I’ve mentioned this before, but let’s consider some history. In 1898, the United States pursued a course of war against Spain, specifically with regard to certain properties in the Caribbean, especially Cuba. This was sold as a war of “liberation,” with the newspapers full of tales of Spanish atrocities. After four months of combat, we had won our “splendid little war,” driving the Spanish from the region and utterly destroying their fleet. But then over the next sixty years, we were unable to contain our imperialist desires, and we created the conditions that allowed Castro to take power. You can’t draw a straight line from the early success to the eventual failure; it’s only with hindsight that the decades of selfish, short-sighted mismanagement becomes comprehensible.

The question, therefore, is not whether or not Saddam’s regime would crumble. That was a given. No, the question is whether or not Bush and his corporate cronies can be trusted to do the right thing. It’s going to be insanely difficult to try to create a coherent nation out of an artifically-assembled pseudo-state, and it’ll take years before we know whether the course being set at this early stage is bearing fruit. Given how quickly we turned our backs on Afghanistan, and given how the Wolfowitz clan is already waving sabers at Syria and Iran, I have very serious doubts about the long-term viability of this policy.

It’s always been about the long term. Don’t fool yourself into thinking that pulling down a few statues means that Iraq has been magically repaired.

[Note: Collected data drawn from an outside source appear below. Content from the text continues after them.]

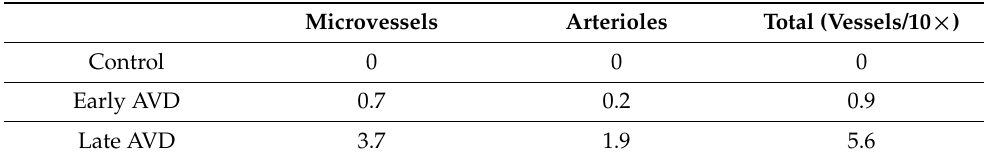
Table 2. CD-31 neovessel quantification and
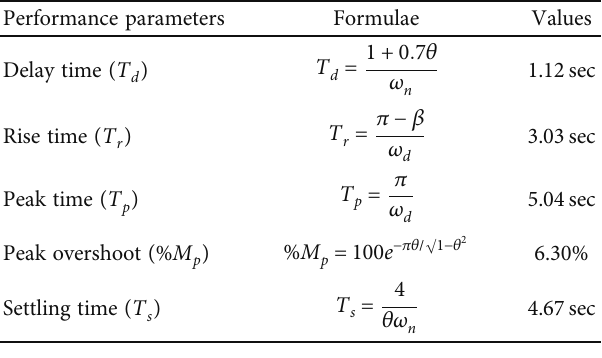
Figure 12: Output voltage V Table 8: Evaluation of performance parameters of the output voltage of the open loop control of MSC.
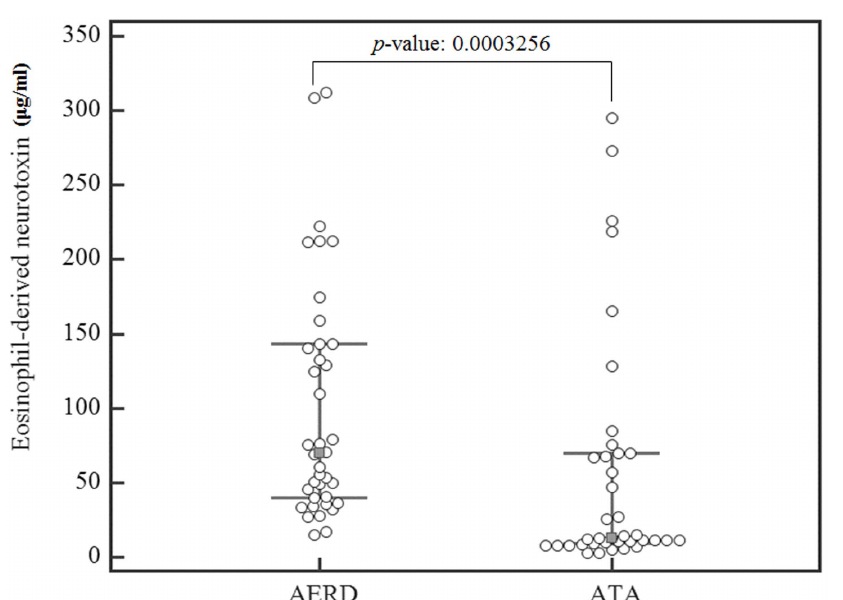
Figure 1. Box plot of the eosinophil-derived neurotoxin expression levels in AERD and ATA groups as assessed by ELISA (Error bar: 25 , 75 percentiles).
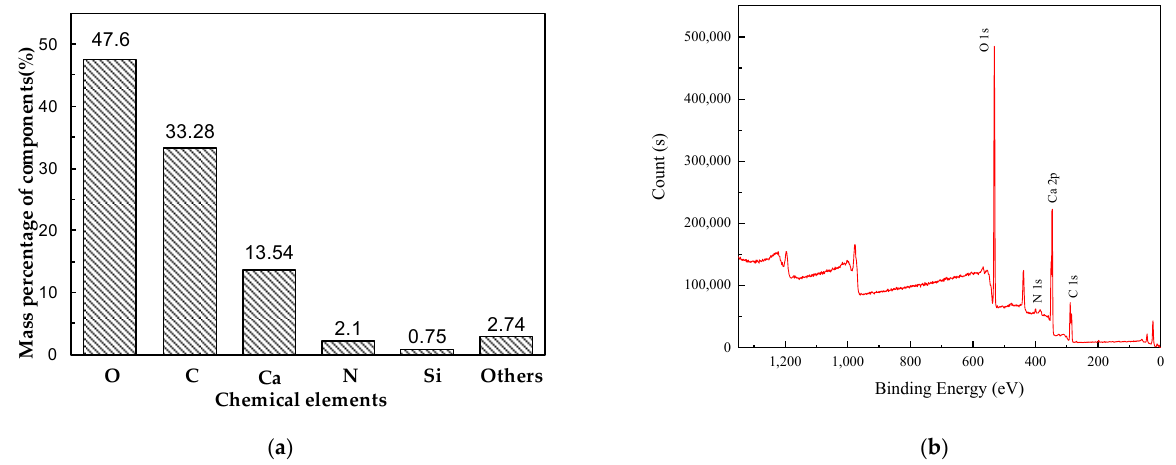
Figure 6. XPS analysis results: ( a ) the mass percentage of main components and ( b ) a representative XPS spectra graph. Combined with the micromorphologies and the elements mass percentage of the components, solid precipitates might consist of calcium carbonate and grouting materials.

As the risk of being labeled a doomsayer, am I the only one who thinks that Wednesday, March 9, 2003 is a little early to be celebrating the fall of Baghdad? Perhaps those Iraqis and others defending the city realized that sending jeeps and minivans up against Abrams tanks wasn’t a very wise strategy. And perhaps those same Iraqis and others are waiting for the US to let down its guard a little and start geting out of our armored vehicles and patrolling the streets on foot. Again, this warning doesn’t mean I want this to occur, but this seems way too much like celebrating a victory in a football game because our team is ahead by 20 points midway through the 3rd quarter. (As a Bears fan, I know how foolish THAT can be!)

A wee bit early. About a month, to be exact. :smiley:

So, how do you think the Bears will do in 2002?

My grandfather was in the 369th Regiment in Stalingrad. I grew up listening to stories about the fighting in and near Stalingrad. Baghdad, sir, you are no Stalingrad.

Oops. I meant April 9th. Sorry about that!:o

Stalingrad is what many people assumed Saddam wanted in Baghdad. I don’t know too many “liberals” who predicted Saddam would get his wish. I do know many people – including retired generals (are they “liberals”?) – worried that the street fighting in Baghdad would be worse than it turned out to be. This is not the same thing as saying it would be a “Stalingrad.”

Major hijack

Fascinating. I assume he was one of the wounded evacuated before the final fall? I’ve always been curious what was the motivation for some Croatians to join the regular German army, rather than indigenous Croatian formations during the war. Politics ( was he a Nazi party member or Ustase? - no offense intended by this question by the way )? Ethnic nationalism ( was he of mixed German descent? )? Better pay? Mere happenstance?

Feel free to disregard the above if you’d rather not discuss it.

  • Tamerlane

From my entirely based-on-anecdotal-evidence-knowledge, it was a matter of prestige. There was more prestige in serving in a ostensibly German formation then in a Croatian formation, although most of the ‘German’ formations the Croats served in were composed mostly of Croats, with a smattering of German officers thrown in.

My other (maternal) grandfather was in the 23rd Waffen. Volunteer, of course. My paternal-side great-uncles were all in, as well. Of distinction, one worked on Me-262 engines (mechanic). To further defy the odds, my family lost noone on the battlefield. (Several family members were never heard from again, following the end of hostilities, but that was ol’ faishoned cleaning-house type stuff by Tito.)

My Grandfather in the 369th was airlifted out, wounded in both legs, in late september. He claims to have seen the fabled Red October factory, but who knows?